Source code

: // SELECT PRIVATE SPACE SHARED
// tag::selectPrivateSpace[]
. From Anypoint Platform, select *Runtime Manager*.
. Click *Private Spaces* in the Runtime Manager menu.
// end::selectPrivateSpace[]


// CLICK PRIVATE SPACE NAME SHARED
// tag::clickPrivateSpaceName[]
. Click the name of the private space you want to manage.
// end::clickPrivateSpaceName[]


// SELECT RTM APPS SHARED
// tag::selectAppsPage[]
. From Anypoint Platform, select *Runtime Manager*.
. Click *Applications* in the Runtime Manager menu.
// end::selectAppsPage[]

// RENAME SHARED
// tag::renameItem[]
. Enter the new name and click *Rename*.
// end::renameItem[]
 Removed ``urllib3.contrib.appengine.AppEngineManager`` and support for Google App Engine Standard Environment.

********

▸ WORK REQUEST
Output an identical copy of every record above.

▸ EXERCISE ANSWER
Source code

: // SELECT PRIVATE SPACE SHARED
// tag::selectPrivateSpace[]
. From Anypoint Platform, select *Runtime Manager*.
. Click *Private Spaces* in the Runtime Manager menu.
// end::selectPrivateSpace[]


// CLICK PRIVATE SPACE NAME SHARED
// tag::clickPrivateSpaceName[]
. Click the name of the private space you want to manage.
// end::clickPrivateSpaceName[]


// SELECT RTM APPS SHARED
// tag::selectAppsPage[]
. From Anypoint Platform, select *Runtime Manager*.
. Click *Applications* in the Runtime Manager menu.
// end::selectAppsPage[]

// RENAME SHARED
// tag::renameItem[]
. Enter the new name and click *Rename*.
// end::renameItem[]
 Removed ``urllib3.contrib.appengine.AppEngineManager`` and support for Google App Engine Standard Environment.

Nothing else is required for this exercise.